> [GIVEN PROBLEM] Quote the records word for word, from the line with "On Monday, when" through the line with "5:40 AM to 7:00 AM, 1 hour 20 minutes", including both of those lines.

> [ENTRIES PROVIDED]
━━━━━━━━

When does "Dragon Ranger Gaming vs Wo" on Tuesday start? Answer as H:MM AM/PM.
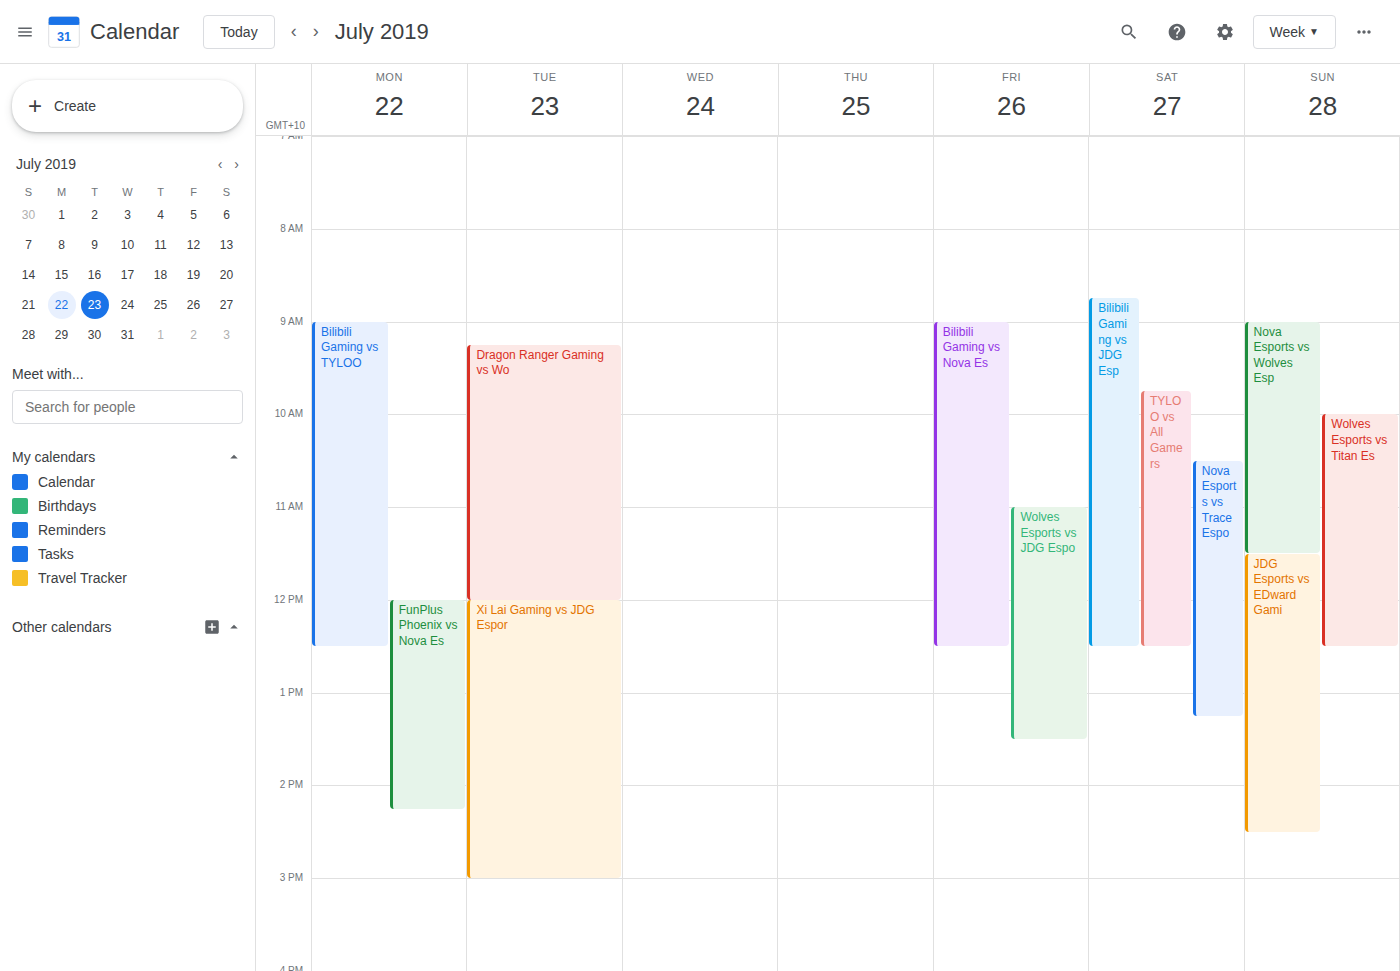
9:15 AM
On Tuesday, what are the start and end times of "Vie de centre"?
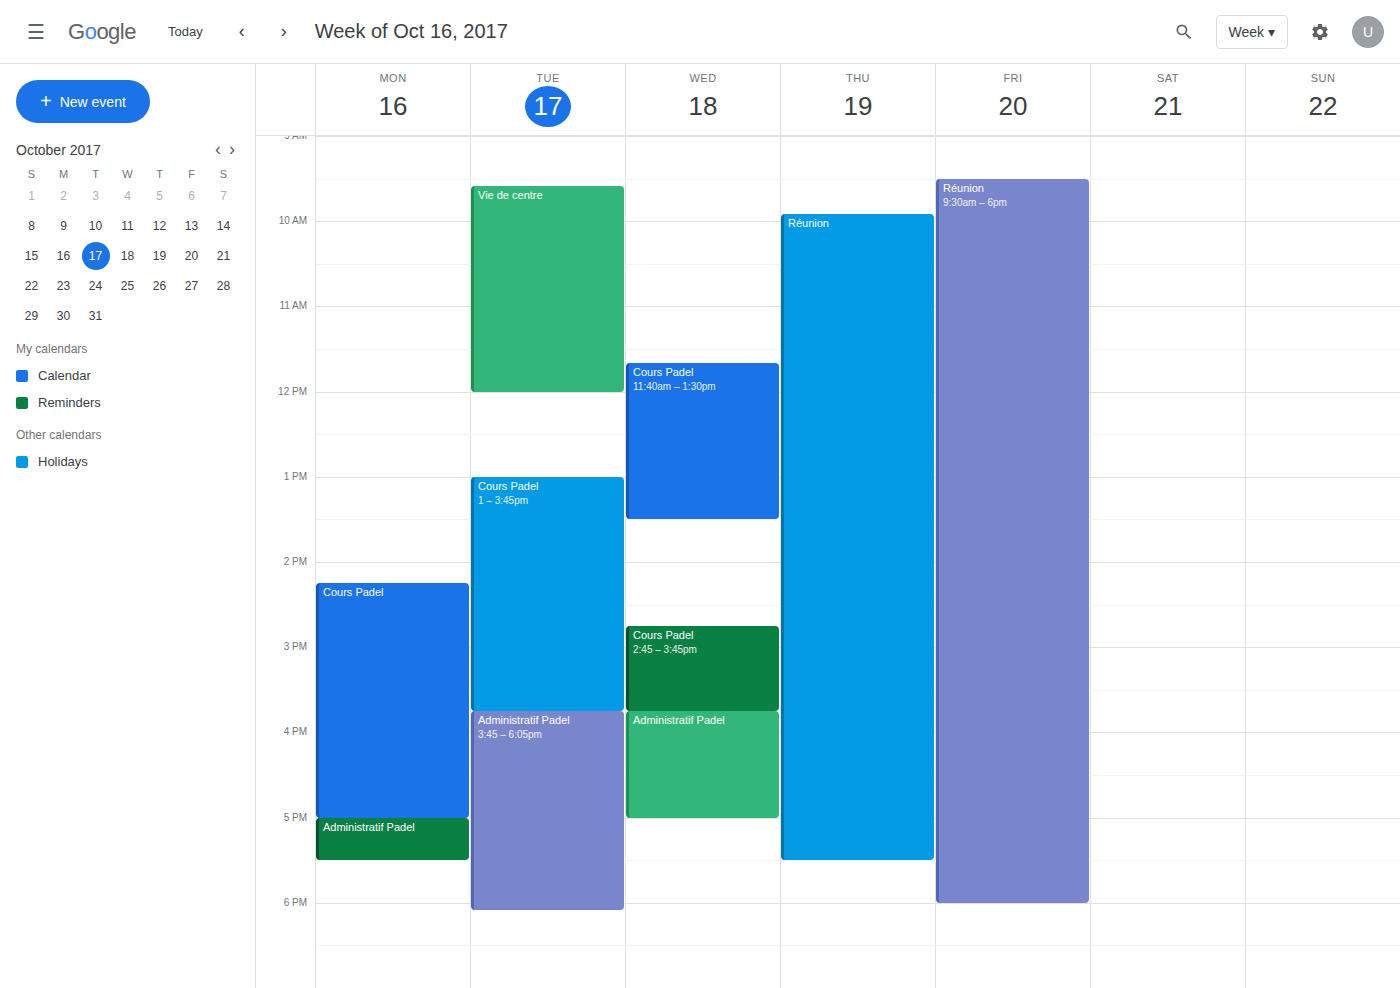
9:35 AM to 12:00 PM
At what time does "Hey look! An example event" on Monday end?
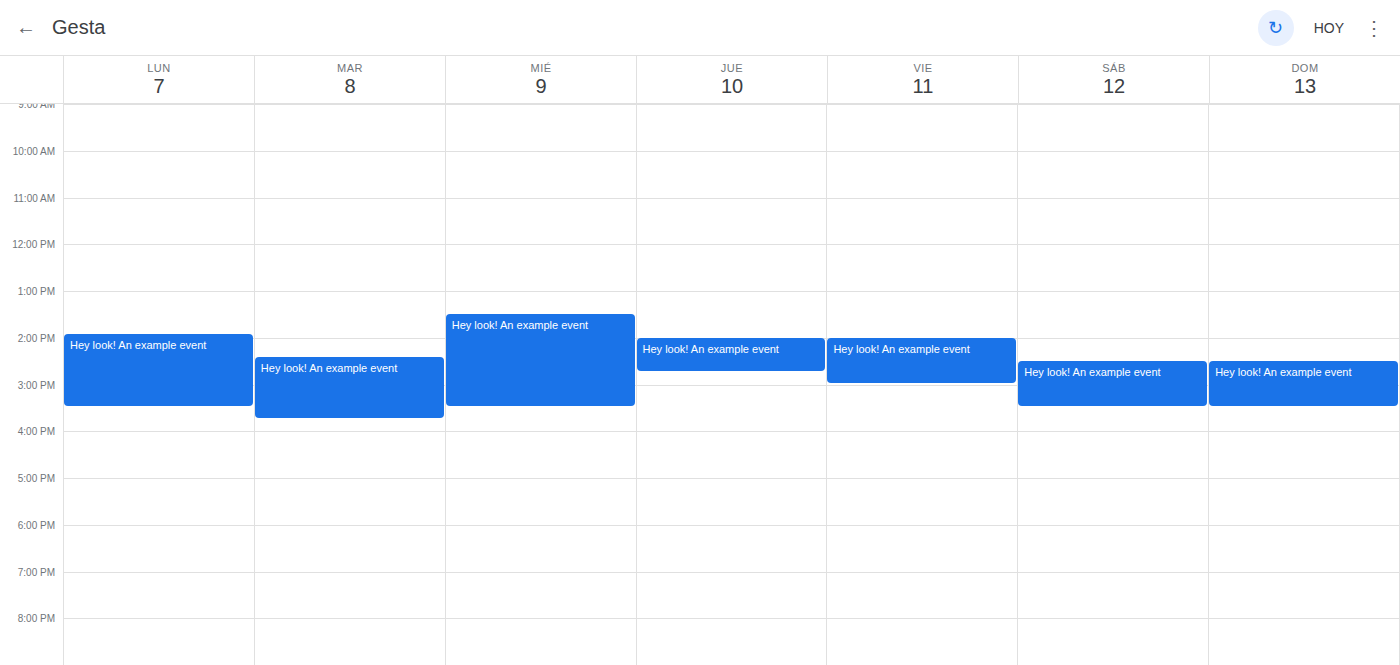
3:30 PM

━━━━━━━━

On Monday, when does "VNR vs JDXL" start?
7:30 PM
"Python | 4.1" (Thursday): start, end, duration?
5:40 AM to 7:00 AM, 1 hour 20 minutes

━━━━━━━━

> [ANSWER FOR THE TASK]
On Monday, when does "VNR vs JDXL" start?
7:30 PM
"Python | 4.1" (Thursday): start, end, duration?
5:40 AM to 7:00 AM, 1 hour 20 minutes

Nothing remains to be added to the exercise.